- Problem to work on
Retype the lines from the first one in the records down to the line containing "6.43 | < 0.01* |", counting both, and leave out any pictures.

Material shown section start

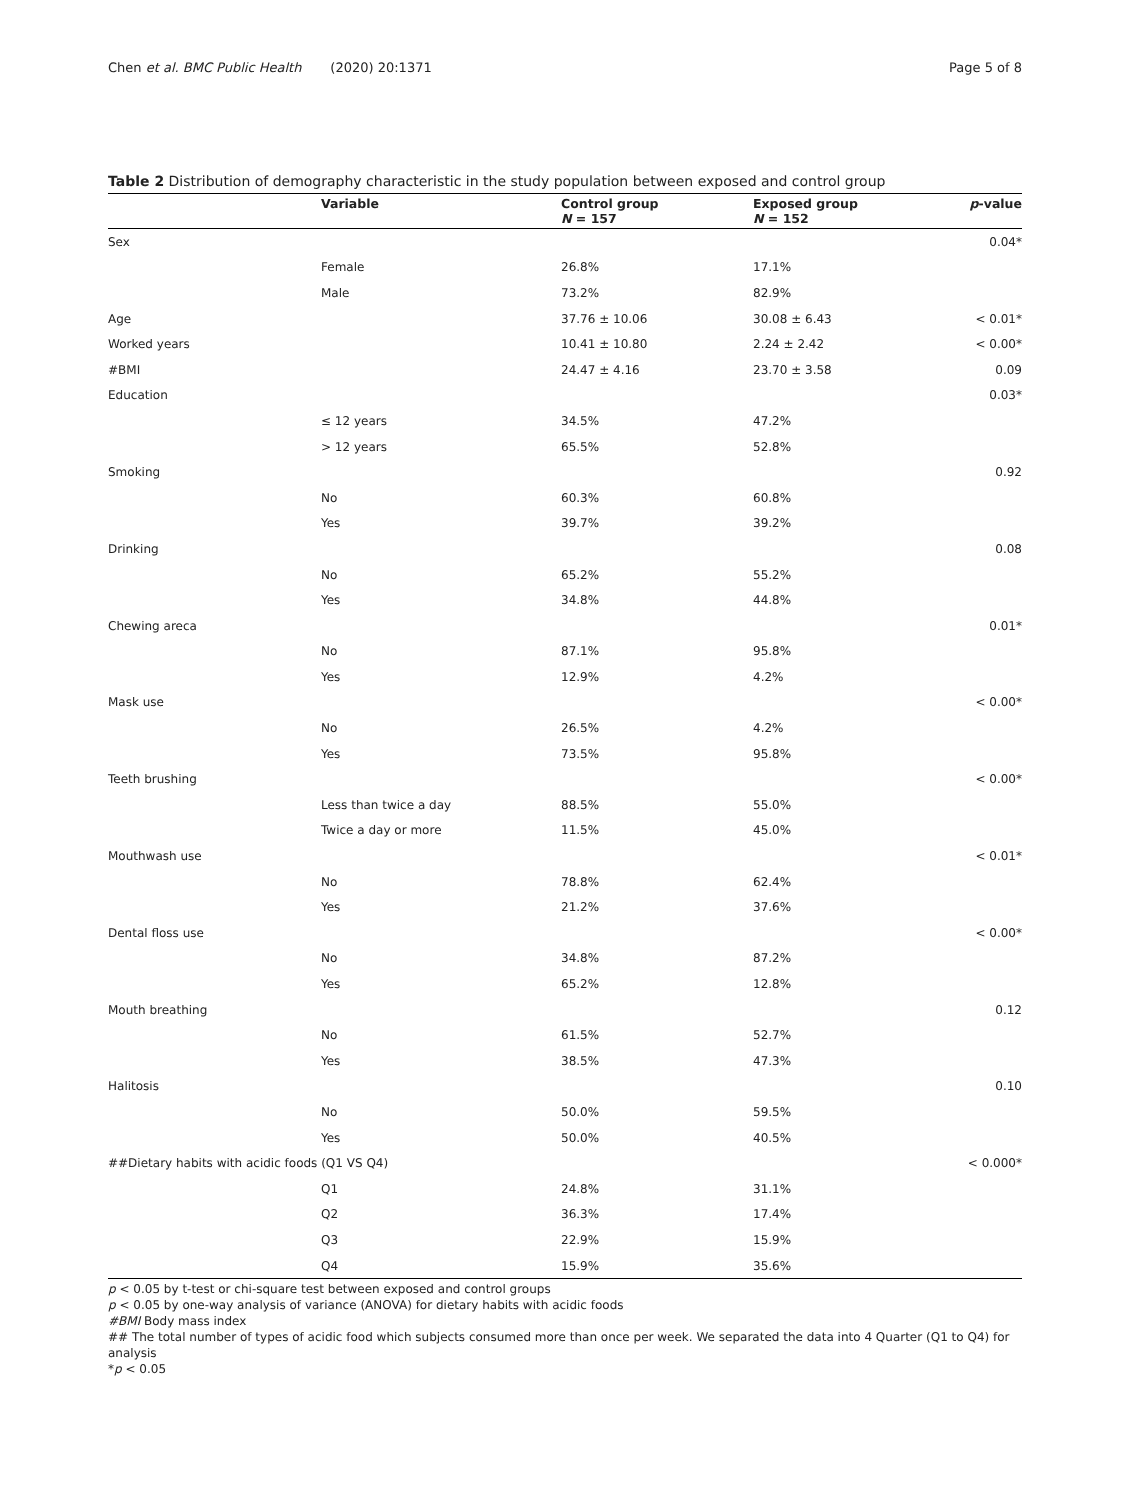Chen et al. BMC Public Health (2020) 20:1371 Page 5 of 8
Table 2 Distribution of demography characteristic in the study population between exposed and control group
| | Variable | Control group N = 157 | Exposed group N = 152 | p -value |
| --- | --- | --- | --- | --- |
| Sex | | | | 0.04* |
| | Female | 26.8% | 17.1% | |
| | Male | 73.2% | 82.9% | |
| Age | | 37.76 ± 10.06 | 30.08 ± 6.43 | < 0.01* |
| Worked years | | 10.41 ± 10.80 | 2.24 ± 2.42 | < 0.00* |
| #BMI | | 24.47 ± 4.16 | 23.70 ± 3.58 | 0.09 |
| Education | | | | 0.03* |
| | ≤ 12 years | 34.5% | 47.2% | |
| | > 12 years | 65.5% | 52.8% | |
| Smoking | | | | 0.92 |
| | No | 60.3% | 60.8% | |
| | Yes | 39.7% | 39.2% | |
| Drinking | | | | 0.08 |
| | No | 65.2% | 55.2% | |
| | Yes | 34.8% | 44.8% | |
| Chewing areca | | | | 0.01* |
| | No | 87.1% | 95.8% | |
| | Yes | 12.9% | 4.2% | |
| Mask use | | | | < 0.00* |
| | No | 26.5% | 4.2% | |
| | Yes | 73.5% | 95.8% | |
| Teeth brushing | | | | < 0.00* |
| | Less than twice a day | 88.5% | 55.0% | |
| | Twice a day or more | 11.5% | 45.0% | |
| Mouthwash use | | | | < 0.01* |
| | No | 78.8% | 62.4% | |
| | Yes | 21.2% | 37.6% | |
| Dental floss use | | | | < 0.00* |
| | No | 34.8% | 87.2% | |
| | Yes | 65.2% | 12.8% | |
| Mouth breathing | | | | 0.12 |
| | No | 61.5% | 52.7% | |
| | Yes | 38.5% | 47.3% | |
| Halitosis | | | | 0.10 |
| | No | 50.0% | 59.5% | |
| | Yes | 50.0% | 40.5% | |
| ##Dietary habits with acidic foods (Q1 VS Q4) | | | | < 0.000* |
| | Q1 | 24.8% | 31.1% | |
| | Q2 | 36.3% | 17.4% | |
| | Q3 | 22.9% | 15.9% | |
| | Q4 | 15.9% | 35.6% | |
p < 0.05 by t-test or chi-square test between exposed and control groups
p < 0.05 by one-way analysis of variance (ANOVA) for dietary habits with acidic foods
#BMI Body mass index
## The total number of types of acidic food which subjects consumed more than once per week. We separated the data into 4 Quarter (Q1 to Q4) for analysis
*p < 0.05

Material shown section end

- The completed task
Chen et al. BMC Public Health (2020) 20:1371 Page 5 of 8
Table 2 Distribution of demography characteristic in the study population between exposed and control group
| | Variable | Control group N = 157 | Exposed group N = 152 | p -value |
| --- | --- | --- | --- | --- |
| Sex | | | | 0.04* |
| | Female | 26.8% | 17.1% | |
| | Male | 73.2% | 82.9% | |
| Age | | 37.76 ± 10.06 | 30.08 ± 6.43 | < 0.01* |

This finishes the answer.